Gilead Sciences (NASDAQ:GILD) stock has been on a roll so far this year. Shares in the company's stock have returned 40% this year, outpacing both the S&P 500 index's 10% return and the Nasdaq Biotechnology index's 19% return.
That's an impressive performance, particularly for a company boasting a market cap of over $160 billion. So what's the reason behind Gilead Sciences' investor-friendly performance this year? Simple: over-delivering on already lofty expectations.
Setting the bar high(er)
No one doubted that Gilead's hepatitis C drug Sovaldi would be a big hit when it won FDA approval last December, but even the greatest optimists have probably been surprised at how significant a drug (and how much of a lightning rod) Sovaldi has become.
The drug's jaw-dropping $84,000 cost for a 12-week course of treatment caught everyone flat-footed, particularly given that just a week earlier Johnson & Johnson had rolled out a $67,000 price tag for its newly approved hepatitis C drug, Olysio.Sovaldi's price eclipsed the $50,000 price tag for prior-generation therapy Incivek and clocked in four times the price of a ribavirin and peginterferon combination that was the standard treatment for years, prompting a flurry of criticism over price gauging.
But it has proved a price worth paying. Incivek was a remarkable drug in its own right, but its 79% cure rate falls well short of Sovaldi's 90% success rate. And it's not even worth considering ribavirin and peginterferon as viable alternatives to Sovaldi, given their sub-50% cure rate, longer treatment protocol, and nasty side effects.
As a result, the question wasn't whether Sovaldi would become a billion-dollar blockbuster, but how many billions it would rake in. In the first quarter, Sovaldi sales eclipsed $2.2 billion, and in the second quarter, Sovaldi sales totaled $3.4 billion. That performance is good enough to threaten AbbVie's Humira for the tag of best-selling medicine on the planet.
No one-trick pony
Sovaldi's success is clearly a big reason for Gilead's returns this year, but its not the only reason.
The company is also riding high thanks to new HIV treatments Complera, which won FDA approval in 2011, and Stribild, which won FDA approval in 2012. Those two drugs are combination therapies that combine multiple drugs into one pill, and both are quickly gaining market share.
Sales of Complera grew 59% to almost $300 million, and sales of Stribild jumped 171% from a year ago to $270 million year over year in the second quarter. That puts both of these drugs on pace to become billion-dollar therapies this year. If that happens, Gilead's HIV franchise will have five billion-dollar blockbuster drugs this year.

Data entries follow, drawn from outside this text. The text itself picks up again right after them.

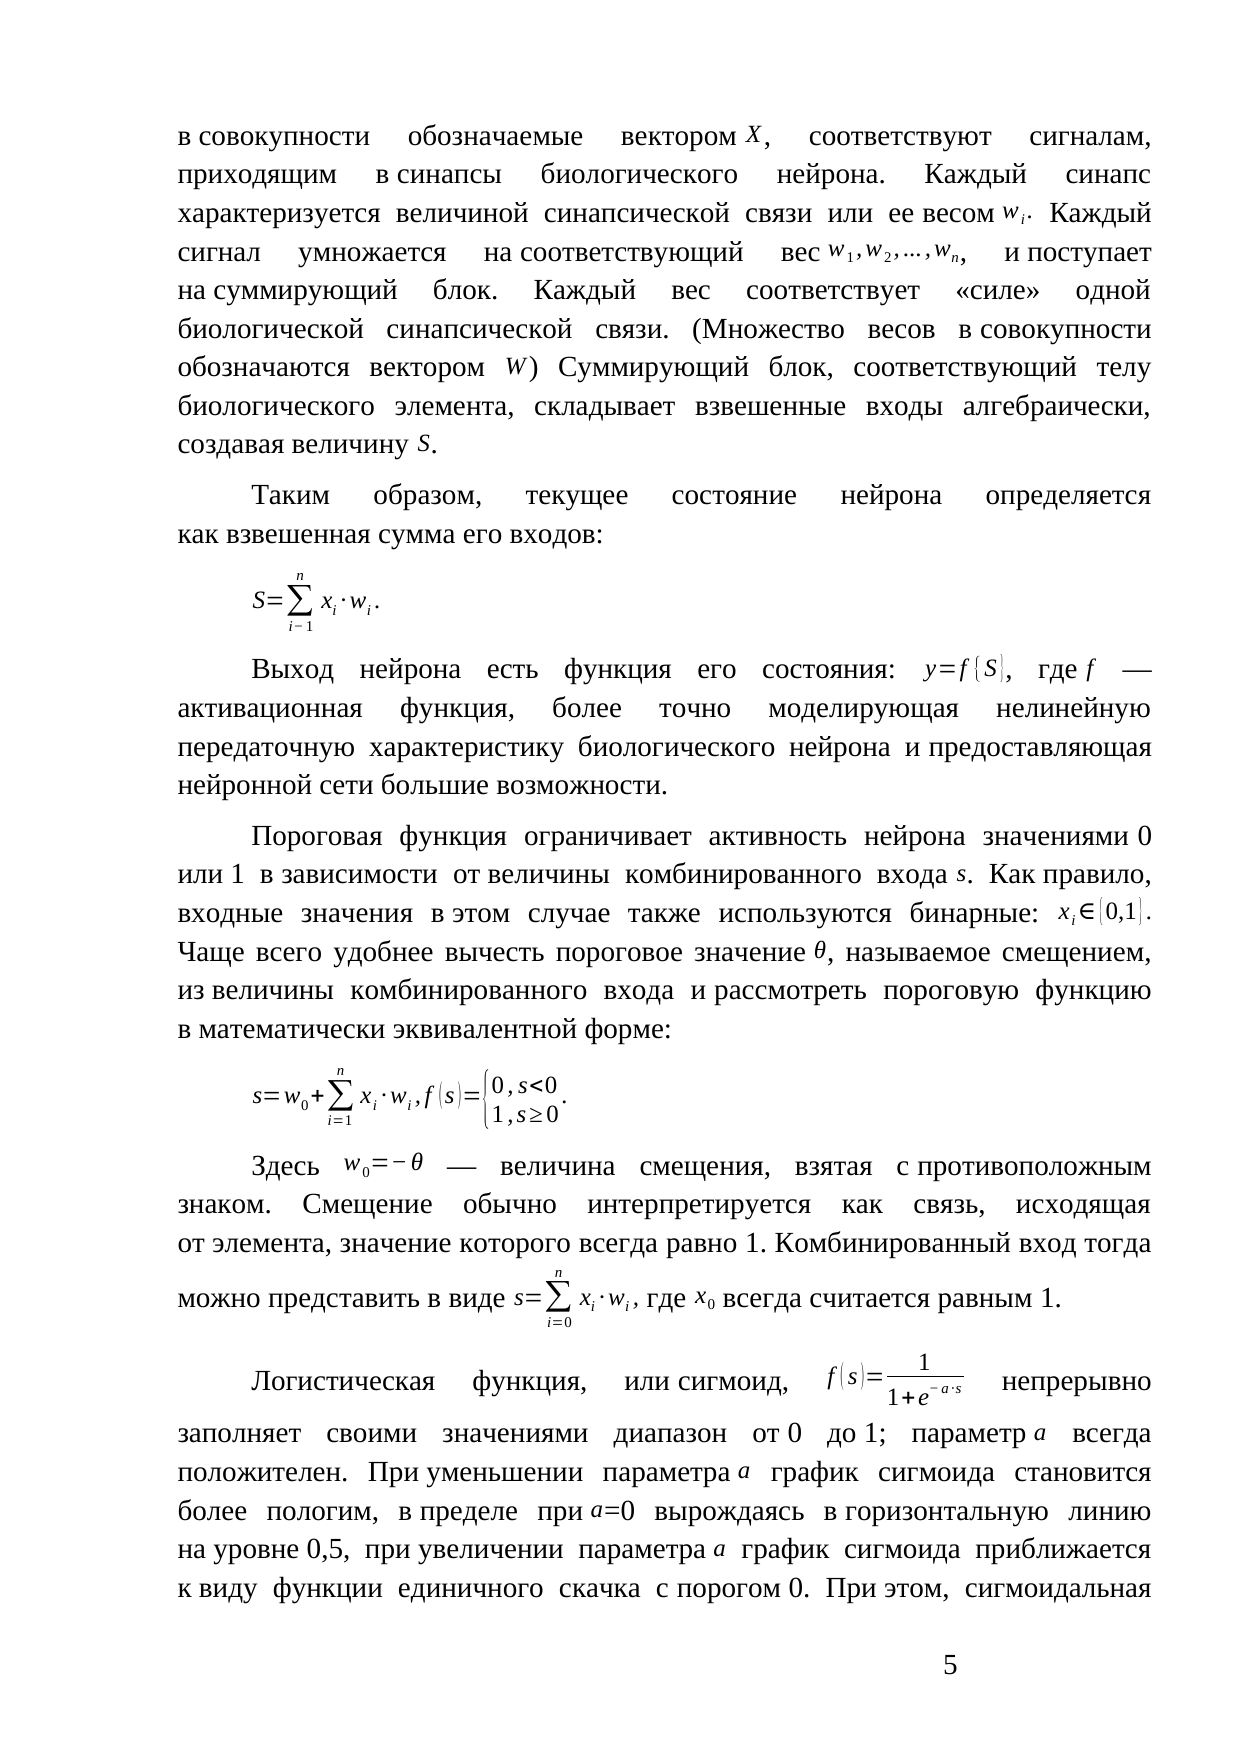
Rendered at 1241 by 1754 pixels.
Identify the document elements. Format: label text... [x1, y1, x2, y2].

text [177, 1348, 1152, 1603]
text Пороговая функция ограничивает активность нейрона значениями 0 или 1 в зависимости от величины комбинированного входа . Как правило, входные значения в этом случае также используются бинарные: Чаще всего удобнее вычесть пороговое значение , называемое смещением, из величины комбинированного входа и рассмотреть пороговую функцию в математически эквивалентной форме: [177, 818, 1152, 1044]
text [177, 118, 1152, 460]
text Выход нейрона есть функция его состояния: , где — активационная функция, более точно моделирующая нелинейную передаточную характеристику биологического нейрона и предоставляющая нейронной сети большие возможности. [177, 652, 1152, 801]
text Таким образом, текущее состояние нейрона определяется как взвешенная сумма его входов: [177, 477, 1152, 549]
text Здесь — величина смещения, взятая с противоположным знаком. Смещение обычно интерпретируется как связь, исходящая от элемента, значение которого всегда равно 1. Комбинированный вход тогда можно представить в виде где всегда считается равным 1. [177, 1148, 1152, 1331]
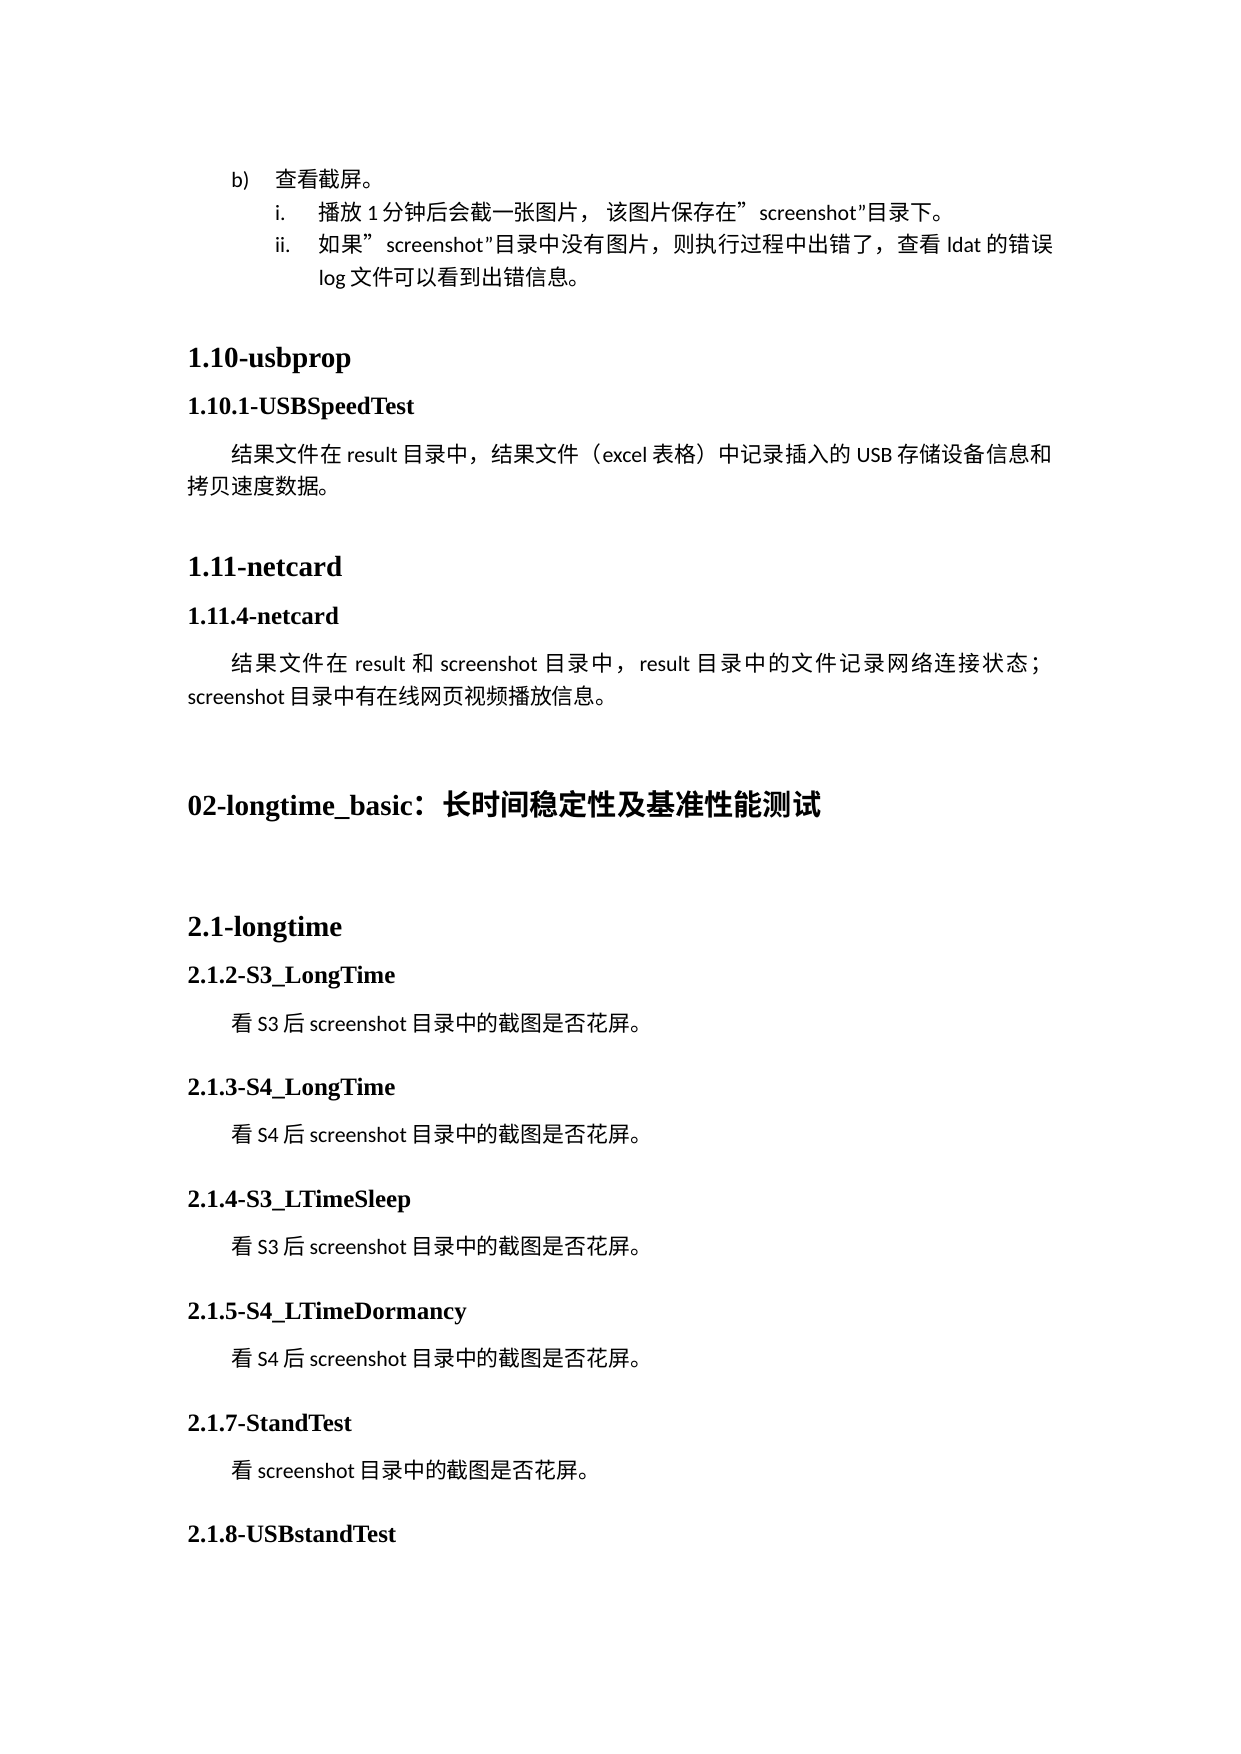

In addition to a slate of top-selling HIV drugs, Gilead notched an important win for its first cancer drug. Zydelig won FDA approval for chronic lymphocytic leukemia and indolent non-Hodgkin's lymphoma in July. Analysts think Zydelig could eventually generate a half billion in sales per year, and while Zydelig won't be the game-changer that Sovaldi is, it still launches Gilead into a new and important market for cancer drugs.
Fool-worthy final thoughts
Gilead's earnings per share outpaced analysts' estimates by 63% in the first quarter and 32% in the second quarter, prompting Wall Street to bump up its full-year earnings outlook from $6.22 to $8.01 per share over the past 90 days. Industry analysts are equally enthusiastic about next year, too. In the past three months, they've upped their earnings-per-share outlook from $7.72 to $9.36. That forward earnings forecast means that Gilead is trading at a forward P/E ratio of just over 11.
Since Celgene and Amgen trade at a forward P/E of 19 and 15, respectively, it would seem that despite Gilead's advance this year, there could be even more room to go higher. Having said that, there is one headwind investors should keep an eye on. Gilead's management admitted that some doctors may hold off on prescribing Sovaldi ahead of the potential approval of a new Sovaldi and ledipasvir combination drug that is under review at the FDA and may offer an even better cure rate. If that's the case, Gilead's breakneck sales pace may have slowed this summer.